+++ Exercise inputs
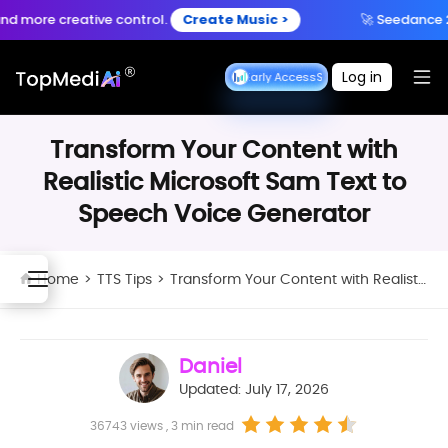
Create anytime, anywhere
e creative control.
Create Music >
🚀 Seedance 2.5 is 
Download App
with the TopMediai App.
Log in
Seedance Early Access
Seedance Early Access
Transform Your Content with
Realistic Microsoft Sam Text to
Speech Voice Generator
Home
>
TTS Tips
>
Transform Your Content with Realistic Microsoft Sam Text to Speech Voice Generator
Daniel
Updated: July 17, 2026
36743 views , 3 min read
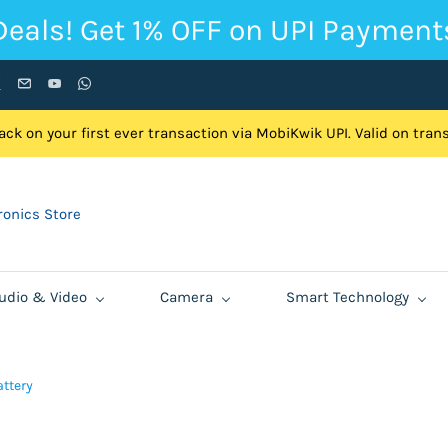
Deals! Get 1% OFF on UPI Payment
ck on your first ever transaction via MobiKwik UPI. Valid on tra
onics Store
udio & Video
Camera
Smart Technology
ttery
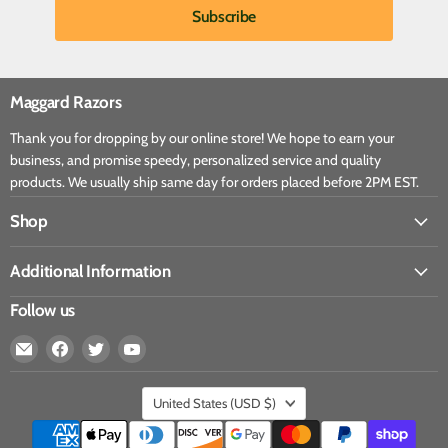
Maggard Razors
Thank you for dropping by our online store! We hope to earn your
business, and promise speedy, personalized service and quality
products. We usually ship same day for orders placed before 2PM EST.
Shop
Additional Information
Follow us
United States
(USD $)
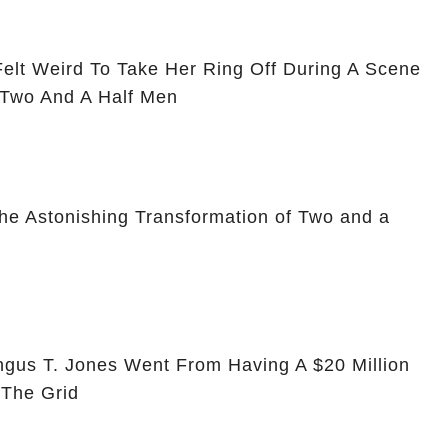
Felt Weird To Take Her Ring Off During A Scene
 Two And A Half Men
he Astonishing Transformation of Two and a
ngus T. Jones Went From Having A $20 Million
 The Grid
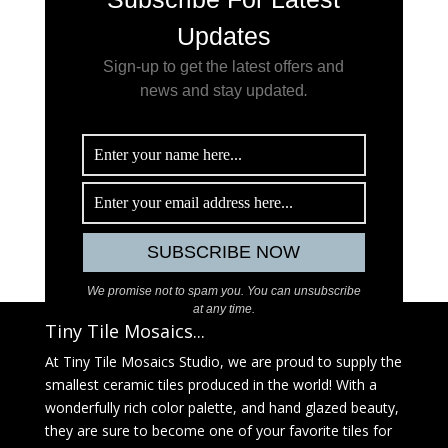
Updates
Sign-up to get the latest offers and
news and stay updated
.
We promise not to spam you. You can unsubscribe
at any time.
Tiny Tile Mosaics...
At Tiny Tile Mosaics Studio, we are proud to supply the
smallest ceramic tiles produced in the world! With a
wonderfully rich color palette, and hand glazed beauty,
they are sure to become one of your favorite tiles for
++++++
+++ Exercise inputs
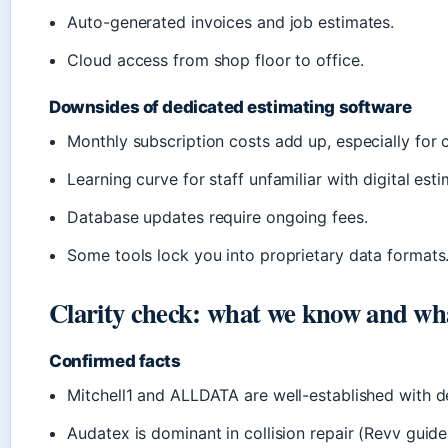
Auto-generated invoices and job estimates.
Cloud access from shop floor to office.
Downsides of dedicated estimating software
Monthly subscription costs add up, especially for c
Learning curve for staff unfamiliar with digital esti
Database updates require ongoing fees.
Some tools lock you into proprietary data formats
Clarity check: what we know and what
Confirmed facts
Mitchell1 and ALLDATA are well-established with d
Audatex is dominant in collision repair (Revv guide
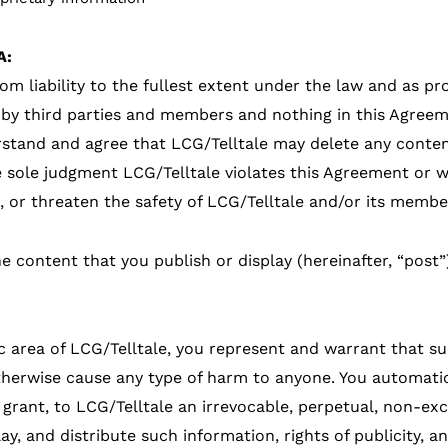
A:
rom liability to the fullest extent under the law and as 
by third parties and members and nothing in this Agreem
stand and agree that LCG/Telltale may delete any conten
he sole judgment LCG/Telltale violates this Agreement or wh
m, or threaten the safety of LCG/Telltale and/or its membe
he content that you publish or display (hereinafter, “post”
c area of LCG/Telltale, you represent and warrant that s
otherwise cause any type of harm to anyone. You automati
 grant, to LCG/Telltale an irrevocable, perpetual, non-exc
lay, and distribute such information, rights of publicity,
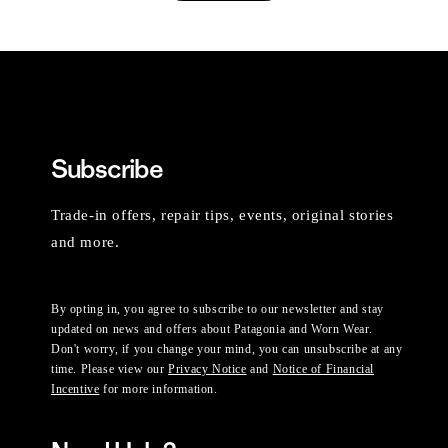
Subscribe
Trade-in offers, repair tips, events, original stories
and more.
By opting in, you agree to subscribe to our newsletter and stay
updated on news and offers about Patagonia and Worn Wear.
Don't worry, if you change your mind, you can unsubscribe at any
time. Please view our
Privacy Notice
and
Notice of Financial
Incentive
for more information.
++++++
+++ Exercise inputs
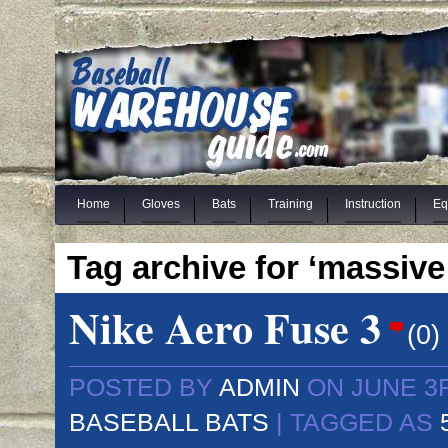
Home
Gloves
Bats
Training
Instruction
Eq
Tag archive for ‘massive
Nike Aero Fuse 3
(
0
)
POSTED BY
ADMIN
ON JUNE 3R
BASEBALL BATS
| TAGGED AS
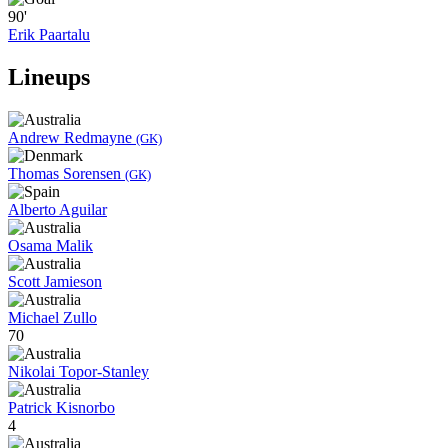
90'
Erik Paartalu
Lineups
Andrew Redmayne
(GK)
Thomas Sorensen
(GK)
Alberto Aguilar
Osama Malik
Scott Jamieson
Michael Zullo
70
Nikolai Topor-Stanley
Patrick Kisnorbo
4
++++++
Exercise requirements
Every line above in the stretch from the one with "Mitchell1 and ALLDATA" through the one with "grant, to LCG/Telltale" is to be transcribed exactly, ends included. No picture is copied.

Solved problem
Mitchell1 and ALLDATA are well-established with d
Audatex is dominant in collision repair (Revv guide
A:
rom liability to the fullest extent under the law and as 
by third parties and members and nothing in this Agreem
stand and agree that LCG/Telltale may delete any conten
he sole judgment LCG/Telltale violates this Agreement or wh
m, or threaten the safety of LCG/Telltale and/or its membe
he content that you publish or display (hereinafter, “post”
c area of LCG/Telltale, you represent and warrant that s
otherwise cause any type of harm to anyone. You automati
 grant, to LCG/Telltale an irrevocable, perpetual, non-exc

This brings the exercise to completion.